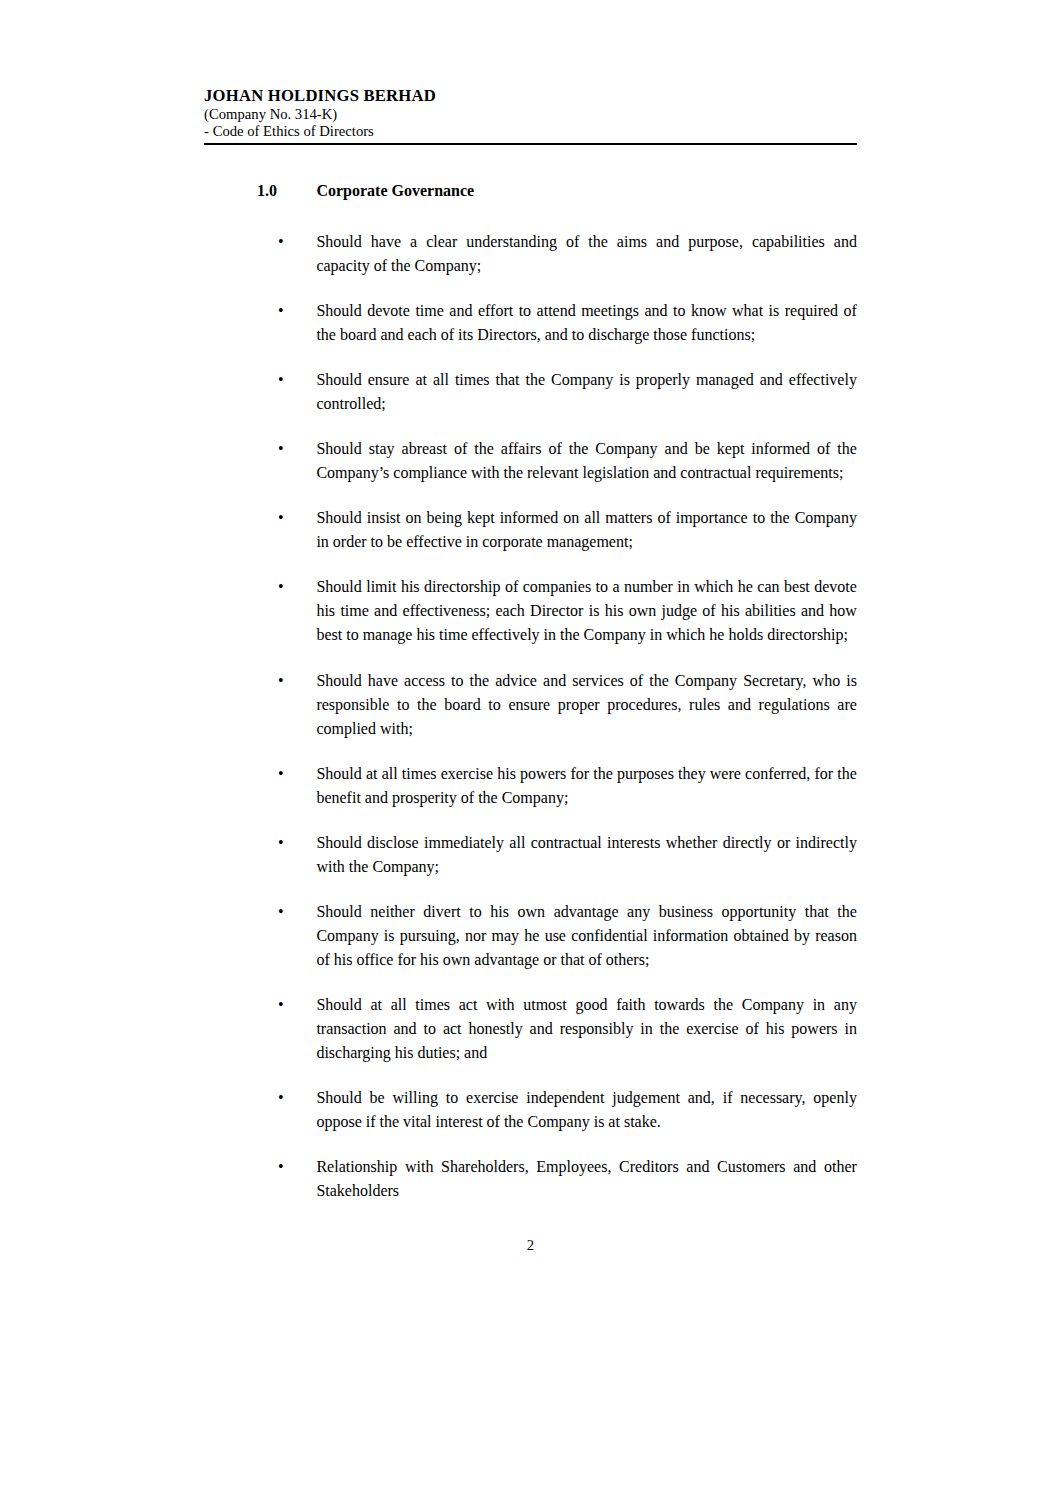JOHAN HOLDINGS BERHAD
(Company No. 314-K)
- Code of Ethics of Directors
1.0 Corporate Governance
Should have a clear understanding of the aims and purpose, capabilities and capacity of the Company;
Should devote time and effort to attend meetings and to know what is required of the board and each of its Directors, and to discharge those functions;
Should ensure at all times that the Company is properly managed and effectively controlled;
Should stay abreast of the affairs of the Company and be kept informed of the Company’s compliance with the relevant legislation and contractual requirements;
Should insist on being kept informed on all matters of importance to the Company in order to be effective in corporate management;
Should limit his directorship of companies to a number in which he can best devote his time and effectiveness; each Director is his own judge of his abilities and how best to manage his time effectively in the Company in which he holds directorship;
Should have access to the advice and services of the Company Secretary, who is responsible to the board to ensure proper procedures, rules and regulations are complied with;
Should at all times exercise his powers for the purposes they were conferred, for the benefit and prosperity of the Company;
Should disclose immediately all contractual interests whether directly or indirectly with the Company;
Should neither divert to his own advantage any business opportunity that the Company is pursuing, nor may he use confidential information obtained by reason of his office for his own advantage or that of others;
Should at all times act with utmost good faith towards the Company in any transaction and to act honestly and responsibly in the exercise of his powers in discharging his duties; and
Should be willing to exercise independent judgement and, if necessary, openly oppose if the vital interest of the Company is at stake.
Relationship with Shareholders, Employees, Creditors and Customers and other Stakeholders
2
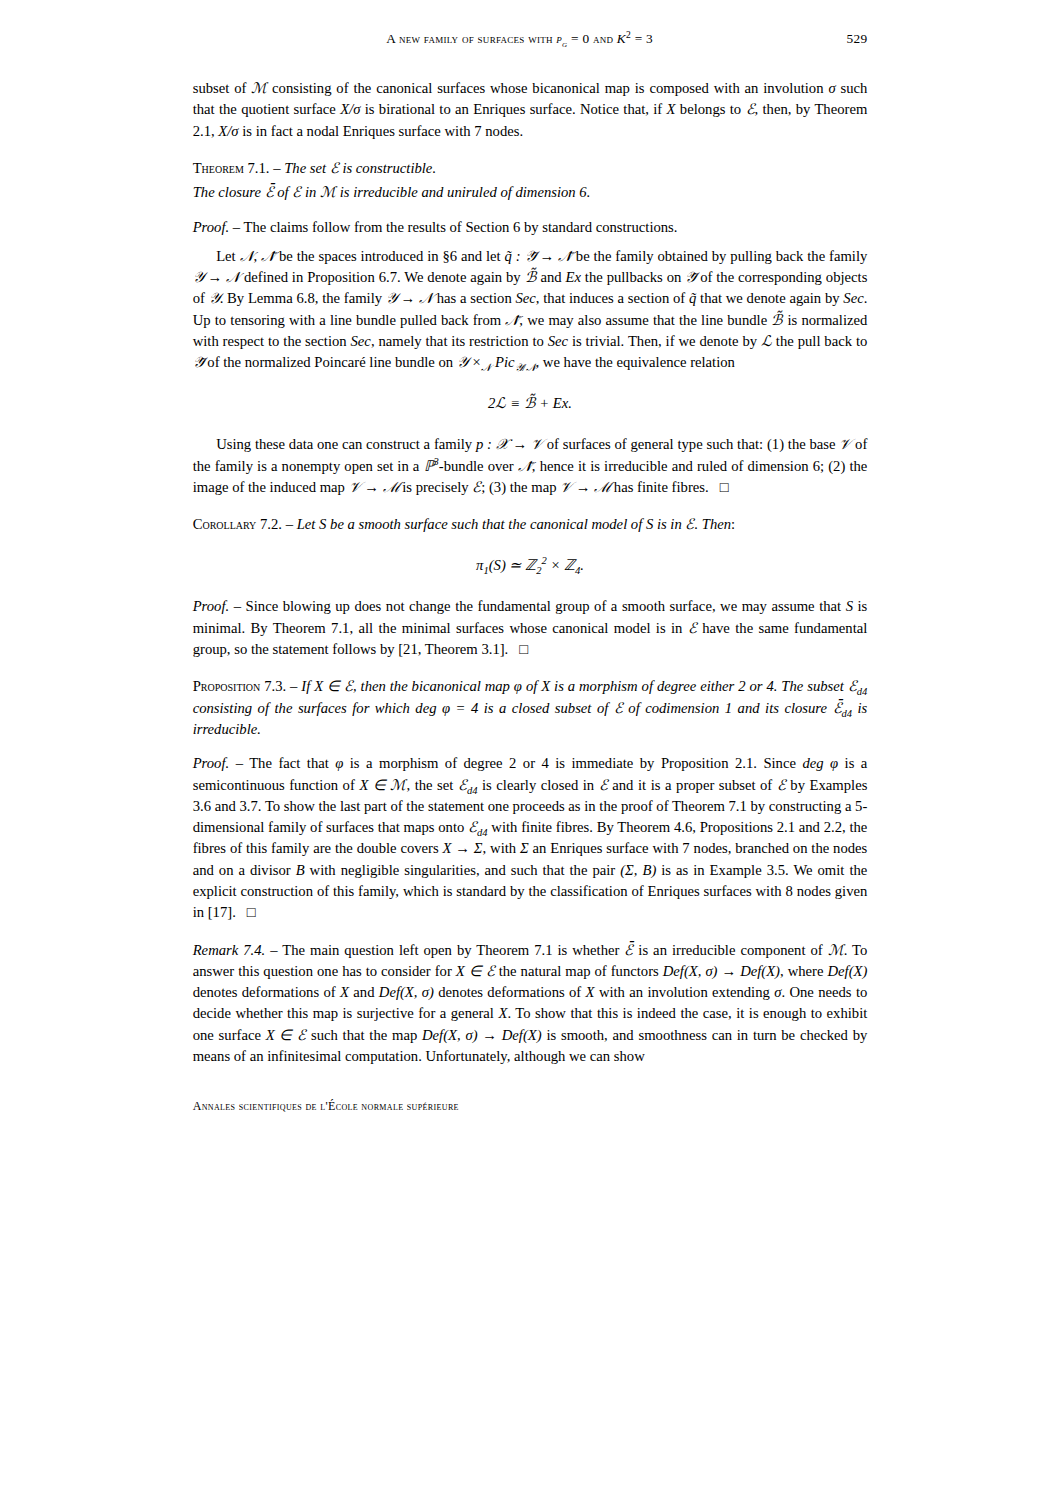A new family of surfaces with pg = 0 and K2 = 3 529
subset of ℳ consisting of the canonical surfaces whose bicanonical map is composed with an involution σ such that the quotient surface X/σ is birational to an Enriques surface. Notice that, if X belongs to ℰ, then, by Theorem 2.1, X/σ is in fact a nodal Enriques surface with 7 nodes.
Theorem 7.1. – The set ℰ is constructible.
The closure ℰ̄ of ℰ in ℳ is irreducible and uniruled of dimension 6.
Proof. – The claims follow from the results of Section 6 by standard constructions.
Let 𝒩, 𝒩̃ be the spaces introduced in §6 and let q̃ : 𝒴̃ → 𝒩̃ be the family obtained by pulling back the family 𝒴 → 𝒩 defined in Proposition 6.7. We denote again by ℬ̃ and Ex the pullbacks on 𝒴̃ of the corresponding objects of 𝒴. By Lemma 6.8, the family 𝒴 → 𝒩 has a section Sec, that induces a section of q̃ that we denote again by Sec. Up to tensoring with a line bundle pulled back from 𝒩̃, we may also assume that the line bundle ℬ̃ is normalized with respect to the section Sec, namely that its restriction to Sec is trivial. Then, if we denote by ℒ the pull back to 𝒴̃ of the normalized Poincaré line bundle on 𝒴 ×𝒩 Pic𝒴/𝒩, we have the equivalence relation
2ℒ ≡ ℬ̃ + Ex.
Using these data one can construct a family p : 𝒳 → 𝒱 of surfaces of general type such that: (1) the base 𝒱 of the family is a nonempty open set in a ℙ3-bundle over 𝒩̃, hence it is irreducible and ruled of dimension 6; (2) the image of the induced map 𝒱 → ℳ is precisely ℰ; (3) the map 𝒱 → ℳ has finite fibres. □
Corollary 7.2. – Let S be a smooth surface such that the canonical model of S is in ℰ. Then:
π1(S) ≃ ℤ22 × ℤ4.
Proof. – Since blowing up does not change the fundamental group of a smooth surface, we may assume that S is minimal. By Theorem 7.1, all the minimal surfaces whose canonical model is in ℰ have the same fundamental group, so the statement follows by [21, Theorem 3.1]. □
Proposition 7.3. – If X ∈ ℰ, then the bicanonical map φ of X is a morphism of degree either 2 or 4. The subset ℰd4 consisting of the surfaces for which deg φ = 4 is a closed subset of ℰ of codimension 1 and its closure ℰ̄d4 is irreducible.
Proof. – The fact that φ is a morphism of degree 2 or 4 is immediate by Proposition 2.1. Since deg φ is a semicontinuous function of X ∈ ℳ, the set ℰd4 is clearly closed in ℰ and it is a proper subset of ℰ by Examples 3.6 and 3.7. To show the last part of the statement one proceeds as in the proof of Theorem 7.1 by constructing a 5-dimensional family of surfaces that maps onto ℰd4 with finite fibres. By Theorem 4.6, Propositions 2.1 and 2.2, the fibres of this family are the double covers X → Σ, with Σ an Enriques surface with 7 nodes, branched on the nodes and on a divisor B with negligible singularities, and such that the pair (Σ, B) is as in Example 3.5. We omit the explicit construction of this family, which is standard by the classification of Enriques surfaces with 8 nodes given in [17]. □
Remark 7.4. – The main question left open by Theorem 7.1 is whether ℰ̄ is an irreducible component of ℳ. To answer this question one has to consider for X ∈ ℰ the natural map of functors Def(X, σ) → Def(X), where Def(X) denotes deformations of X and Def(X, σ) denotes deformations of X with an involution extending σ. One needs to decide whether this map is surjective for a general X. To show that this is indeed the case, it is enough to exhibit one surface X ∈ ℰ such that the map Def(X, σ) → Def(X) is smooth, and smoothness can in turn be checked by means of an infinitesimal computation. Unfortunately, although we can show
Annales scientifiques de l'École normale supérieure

++++++++

### Task
For the entries shown above, tally every line containing the word "kept". Report the tally and nothing else.

### Exercise answer
2